The Greens started New Life Ministries in 2000, after their son was drawn to the perils on Camden's streets. After starting with cocaine at age 15, Dana Green said, he was locked into a pattern of addiction for more than a decade.
"We spent a lot of years back and forth in rehab," Green said, adding that her son, now 31, is drug-free. "We know that pain firsthand."
The Greens began holding informal church meetings in their living room, but within a year they were attracting so many people that they relocated to the multipurpose room at Riletta Cream Elementary School in Centerville. Now the weekly services have music, guest speakers, singers, and even a dance team.

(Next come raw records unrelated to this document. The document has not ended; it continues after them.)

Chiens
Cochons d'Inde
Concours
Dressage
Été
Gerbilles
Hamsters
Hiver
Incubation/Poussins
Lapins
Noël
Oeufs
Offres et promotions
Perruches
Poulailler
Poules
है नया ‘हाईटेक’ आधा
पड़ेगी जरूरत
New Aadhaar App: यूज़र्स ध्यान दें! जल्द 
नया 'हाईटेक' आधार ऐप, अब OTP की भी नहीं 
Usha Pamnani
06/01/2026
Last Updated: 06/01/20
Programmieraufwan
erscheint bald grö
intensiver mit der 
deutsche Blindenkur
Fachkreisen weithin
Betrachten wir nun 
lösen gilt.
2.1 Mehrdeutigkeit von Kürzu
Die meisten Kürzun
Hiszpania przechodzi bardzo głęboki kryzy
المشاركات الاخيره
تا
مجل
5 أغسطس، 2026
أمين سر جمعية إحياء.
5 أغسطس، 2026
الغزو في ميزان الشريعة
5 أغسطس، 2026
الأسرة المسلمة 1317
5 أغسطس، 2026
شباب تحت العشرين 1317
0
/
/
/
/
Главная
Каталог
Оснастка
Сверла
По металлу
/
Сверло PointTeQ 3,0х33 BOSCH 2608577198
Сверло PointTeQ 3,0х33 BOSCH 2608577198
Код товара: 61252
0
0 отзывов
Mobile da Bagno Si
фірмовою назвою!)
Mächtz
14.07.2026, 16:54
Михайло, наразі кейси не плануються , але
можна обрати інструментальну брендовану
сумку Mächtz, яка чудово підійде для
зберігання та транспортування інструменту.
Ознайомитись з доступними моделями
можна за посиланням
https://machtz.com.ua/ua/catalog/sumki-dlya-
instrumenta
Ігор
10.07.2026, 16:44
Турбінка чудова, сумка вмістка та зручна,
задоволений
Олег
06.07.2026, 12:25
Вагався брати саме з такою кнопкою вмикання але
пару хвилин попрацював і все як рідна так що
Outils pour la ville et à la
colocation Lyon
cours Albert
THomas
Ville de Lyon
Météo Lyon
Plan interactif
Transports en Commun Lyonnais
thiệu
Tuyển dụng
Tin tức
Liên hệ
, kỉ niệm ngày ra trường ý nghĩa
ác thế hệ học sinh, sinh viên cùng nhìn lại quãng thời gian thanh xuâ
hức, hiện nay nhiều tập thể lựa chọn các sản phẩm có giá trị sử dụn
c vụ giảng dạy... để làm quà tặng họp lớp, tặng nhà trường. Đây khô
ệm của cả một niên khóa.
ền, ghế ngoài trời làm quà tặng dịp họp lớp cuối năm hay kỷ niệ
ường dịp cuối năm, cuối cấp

New Life Ministries also hosts more than 30 small church groups tailored to women, men, youth, choir studies and more. Some of the meetings are in the Greens' home. Others are held in a building on the 1500 block of Broadway, where Ronald Green works for the Camden branch of American Community Partnerships, a national program that helps people get general equivalency diplomas and job training.
The new facility will have ample space for those groups, plus rooms where people can come for quiet prayer, a change of clothes, or a shower. The Greens hope police will stop by for coffee during late-night shifts. They say they can keep the church afloat through donations and fund-raising.
Those who know of the Greens' plans are supportive. Camden Mayor Gwendolyn Faison said she admired the couple's vision and hoped they'd get the funding.
"This city needs a lot of prayer," Faison said.
The Rev. Michael King, pastor of Community Baptist Church on Mount Ephraim Avenue, said his church tried to stay open for part of every day and every night. But he can't always find volunteers, and many churches and community centers close at night for safety reasons.
Dana and Ronald Green "are good, faithful people," King said. "They have good ideas for the community, and I applaud them for that."
The building is cluttered with debris and boxes of donations, and carpenters, who are framing the rooms and building the church pulpit for free, are still finishing the walls and doors. But the Greens plan to open by the end of the year.
The project has had frustrating setbacks. In August, thieves stole thousands of dollars' worth of air-conditioning units. Last month, burglars disabled an alarm system, stripped the building of wiring, and cut pipes out of the walls, presumably to sell as scrap.
But the Greens have found comfort in the community's response. For weeks after the last break-in, while the alarm system wasn't operating, volunteers took turns staying guard through the night in their cars, Dana Green said.
And earlier this year, when vandals smashed the building's front windows, the company that donated the windows replaced them.
"We have a lot of good people who pitch in at our church," Dana Green said. "We have a lot of people who want this to succeed."